§ Task item:
Please repeat the data exactly. Any picture in it stays out.

§ Supplied information:
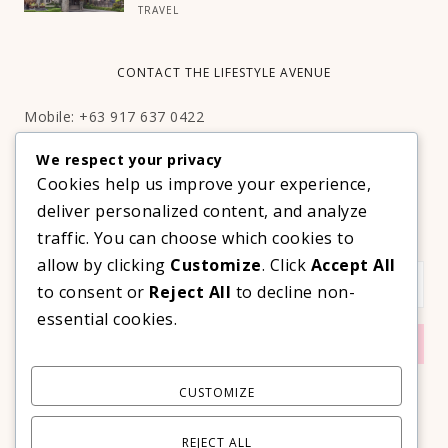
TRAVEL
CONTACT THE LIFESTYLE AVENUE
Mobile: +63 917 637 0422
Email:
hello@thelifestyleavenue.com
We respect your privacy
Facebook:
http://facebook.com/thelifestyleavenueph
Cookies help us improve your experience,
deliver personalized content, and analyze
SUBSCRIBE TO OUR VIP NEWSLETTER!
traffic. You can choose which cookies to
allow by clicking
Customize
. Click
Accept All
to consent or
Reject All
to decline non-
essential cookies.
CUSTOMIZE
REJECT ALL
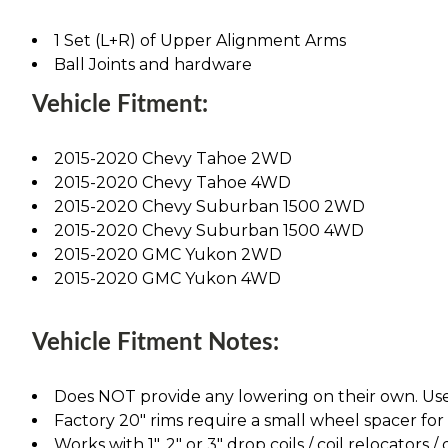
1 Set (L+R) of Upper Alignment Arms
Ball Joints and hardware
Vehicle Fitment:
2015-2020 Chevy Tahoe 2WD
2015-2020 Chevy Tahoe 4WD
2015-2020 Chevy Suburban 1500 2WD
2015-2020 Chevy Suburban 1500 4WD
2015-2020 GMC Yukon 2WD
2015-2020 GMC Yukon 4WD
Vehicle Fitment Notes:
Does NOT provide any lowering on their own. Use
Factory 20" rims require a small wheel spacer f
Works with 1", 2" or 3" drop coils / coil relocators /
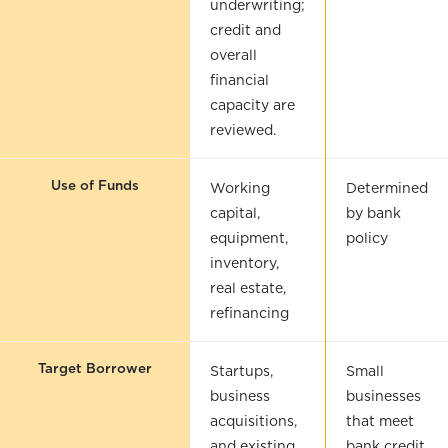
underwriting;
credit and
overall
financial
capacity are
reviewed.
Use of Funds
Working
Determined
capital,
by bank
equipment,
policy
inventory,
real estate,
refinancing
Target Borrower
Startups,
Small
business
businesses
acquisitions,
that meet
and existing
bank credit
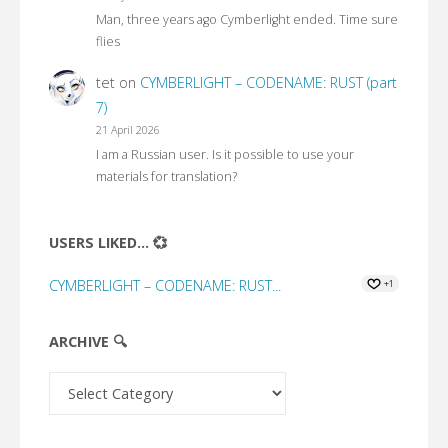
Man, three years ago Cymberlight ended. Time sure
flies
tet
on
CYMBERLIGHT – CODENAME: RUST (part
7)
21 April 2026
I am a Russian user. Is it possible to use your
materials for translation?
USERS LIKED... 💞
CYMBERLIGHT – CODENAME: RUST...
+1
ARCHIVE 🔍
Archive
🔍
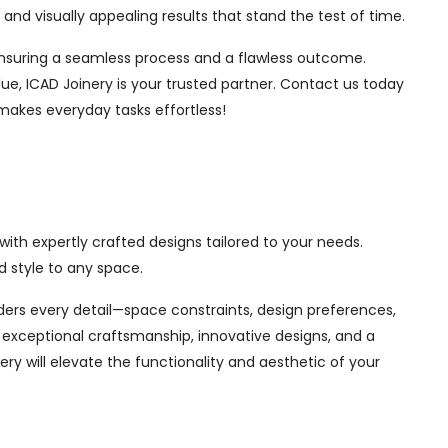
nd visually appealing results that stand the test of time.
, ensuring a seamless process and a flawless outcome.
ue, ICAD Joinery is your trusted partner. Contact us today
makes everyday tasks effortless!
ith expertly crafted designs tailored to your needs.
 style to any space.
siders every detail—space constraints, design preferences,
exceptional craftsmanship, innovative designs, and a
ry will elevate the functionality and aesthetic of your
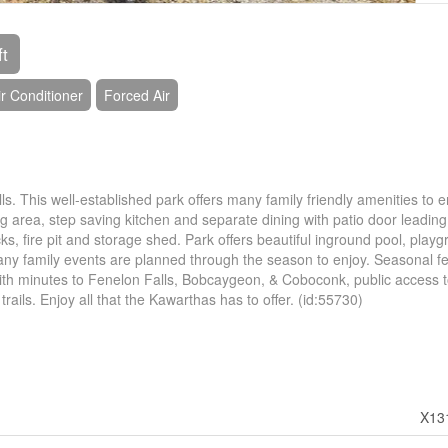
ft
r Conditioner
Forced Air
s. This well-established park offers many family friendly amenities to e
 area, step saving kitchen and separate dining with patio door leading
ks, fire pit and storage shed. Park offers beautiful inground pool, playg
 Many family events are planned through the season to enjoy. Seasonal f
ith minutes to Fenelon Falls, Bobcaygeon, & Coboconk, public access 
ails. Enjoy all that the Kawarthas has to offer. (id:55730)
X13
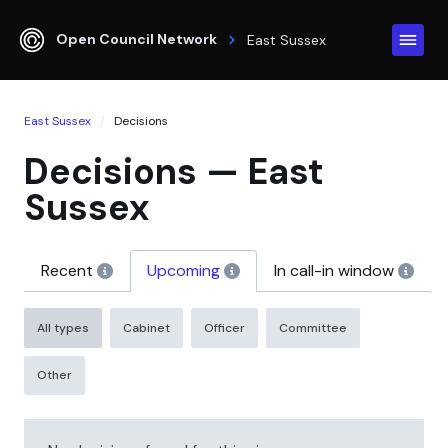
Open Council Network
East Sussex
East Sussex
Decisions
Decisions — East
Sussex
Recent
Upcoming
In call-in window
All types
Cabinet
Officer
Committee
Other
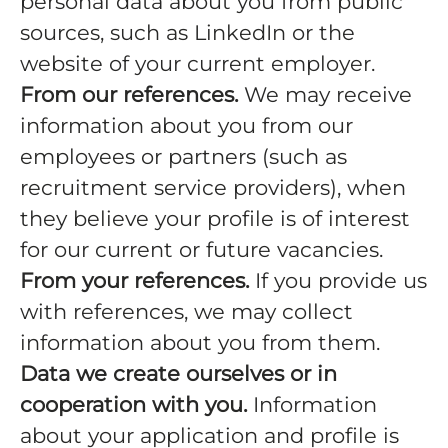
personal data about you from public
sources, such as LinkedIn or the
website of your current employer.
From our references.
We may receive
information about you from our
employees or partners (such as
recruitment service providers), when
they believe your profile is of interest
for our current or future vacancies.
From your references.
If you provide us
with references, we may collect
information about you from them.
Data we create ourselves or in
cooperation with you.
Information
about your application and profile is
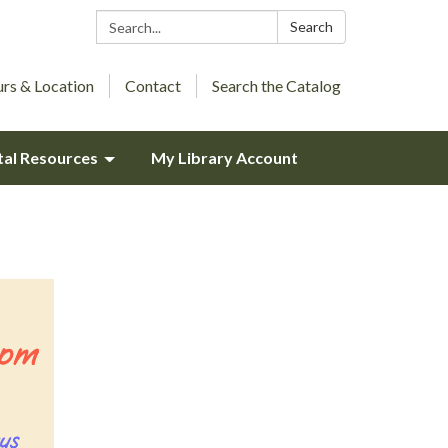
Search:
Search
rs & Location
Contact
Search the Catalog
tal Resources
My Library Account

§ Result below:
TRAVEL
CONTACT THE LIFESTYLE AVENUE
Mobile: +63 917 637 0422
Email:
hello@thelifestyleavenue.com
We respect your privacy
Facebook:
http://facebook.com/thelifestyleavenueph
Cookies help us improve your experience,
deliver personalized content, and analyze
SUBSCRIBE TO OUR VIP NEWSLETTER!
traffic. You can choose which cookies to
allow by clicking
Customize
. Click
Accept All
to consent or
Reject All
to decline non-
essential cookies.
CUSTOMIZE
REJECT ALL
1 Set (L+R) of Upper Alignment Arms
Ball Joints and hardware
Vehicle Fitment:
2015-2020 Chevy Tahoe 2WD
2015-2020 Chevy Tahoe 4WD
2015-2020 Chevy Suburban 1500 2WD
2015-2020 Chevy Suburban 1500 4WD
2015-2020 GMC Yukon 2WD
2015-2020 GMC Yukon 4WD
Vehicle Fitment Notes:
Does NOT provide any lowering on their own. Use
Factory 20" rims require a small wheel spacer f
Works with 1", 2" or 3" drop coils / coil relocators /
underwriting;
credit and
overall
financial
capacity are
reviewed.
Use of Funds
Working
Determined
capital,
by bank
equipment,
policy
inventory,
real estate,
refinancing
Target Borrower
Startups,
Small
business
businesses
acquisitions,
that meet
and existing
bank credit
Man, three years ago Cymberlight ended. Time sure
flies
tet
on
CYMBERLIGHT – CODENAME: RUST (part
7)
21 April 2026
I am a Russian user. Is it possible to use your
materials for translation?
USERS LIKED... 💞
CYMBERLIGHT – CODENAME: RUST...
+1
ARCHIVE 🔍
Archive
🔍
nd visually appealing results that stand the test of time.
, ensuring a seamless process and a flawless outcome.
ue, ICAD Joinery is your trusted partner. Contact us today
makes everyday tasks effortless!
ith expertly crafted designs tailored to your needs.
 style to any space.
siders every detail—space constraints, design preferences,
exceptional craftsmanship, innovative designs, and a
ry will elevate the functionality and aesthetic of your
ft
r Conditioner
Forced Air
s. This well-established park offers many family friendly amenities to e
 area, step saving kitchen and separate dining with patio door leading
ks, fire pit and storage shed. Park offers beautiful inground pool, playg
 Many family events are planned through the season to enjoy. Seasonal f
ith minutes to Fenelon Falls, Bobcaygeon, & Coboconk, public access 
ails. Enjoy all that the Kawarthas has to offer. (id:55730)
X13
Open Council Network
East Sussex
East Sussex
Decisions
Decisions — East
Sussex
Recent
Upcoming
In call-in window
All types
Cabinet
Officer
Committee
Other
personal data about you from public
sources, such as LinkedIn or the
website of your current employer.
From our references.
We may receive
information about you from our
employees or partners (such as
recruitment service providers), when
they believe your profile is of interest
for our current or future vacancies.
From your references.
If you provide us
with references, we may collect
information about you from them.
Data we create ourselves or in
cooperation with you.
Information
about your application and profile is
Search:
Search
rs & Location
Contact
Search the Catalog
tal Resources
My Library Account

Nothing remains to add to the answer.